Black Immigrant Daily News
Pinnacle Feeds Limited (PFL) has met its threshold and can no longer shoulder the burden and protect its customers from inflation affecting the feed manufacturing sector.
To this end, customers will soon see a hike in feed prices.
From Wednesday, March 15, 2023, PFL will be adjusting the price of its feed products by an average of eight per cent over existing prices. The increase may vary slightly by feed type.
In a press release, Pinnacle Feeds explained that it had been working laboriously in the back to not pass on a price increase to its customers for some time now, but it can’t continue along that vein, especially with Government assistance coming to an end this month.
“Over the past three years while grain prices have doubled, PFL has implemented several initiatives to reduce our internal costs by focusing on plant efficiency and energy conservation. Additionally, we have been procuring grain months in advance when prices are lower, while also exploring sources out of Argentina and Brazil, all in an effort to reduce the impact on our customers.

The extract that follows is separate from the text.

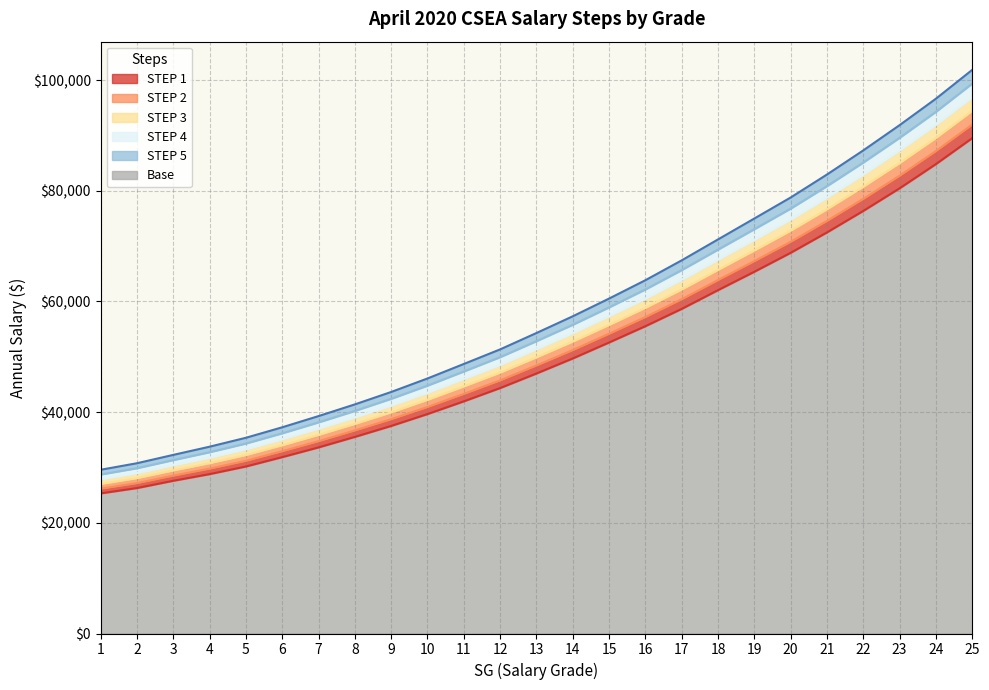

Does the chart display data point markers on the line(s)?

No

“With the price support from the Government having ended in February 2023, we are no longer able to absorb the raw material price increases and must adjust our prices if the company is to remain viable and continue to support our local community.”
The feed manufacturer promised customers that it will “continue to closely monitor international grain prices and will continue to support the local community with quality feeds that provide the best value for money.”

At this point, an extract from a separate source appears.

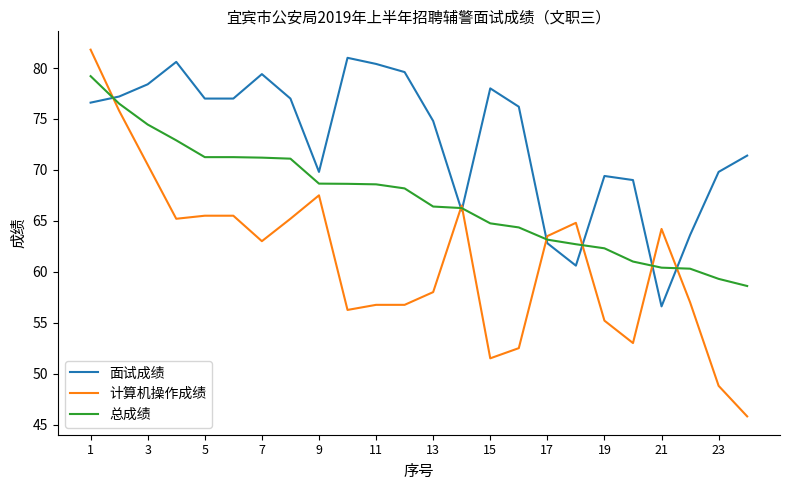

What is the minimum value shown in the chart?

45.8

PFL last raised prices by eight per cent as well just under a year ago in May 2022. The price of livestock feed went up from May 3.
In a statement, in April 2022, Pinnacle Feeds Limited, the island’s main manufacturer of livestock feeds, announced the rising cost of raw materials, especially soybeans and corn, and the disruptive supply chain caused by the Ukraine-Russia conflicts led to the decision. Additionally, unfavourable weather conditions in South America impacted the volume of grain available, thereby leading to elevated costs internationally.
“We have been shouldering some of the weight of rising input prices, but this price increase is needed as the prices of corn and soybeans continue to increase significantly on the world market,” Pinnacle Feeds stated at the time.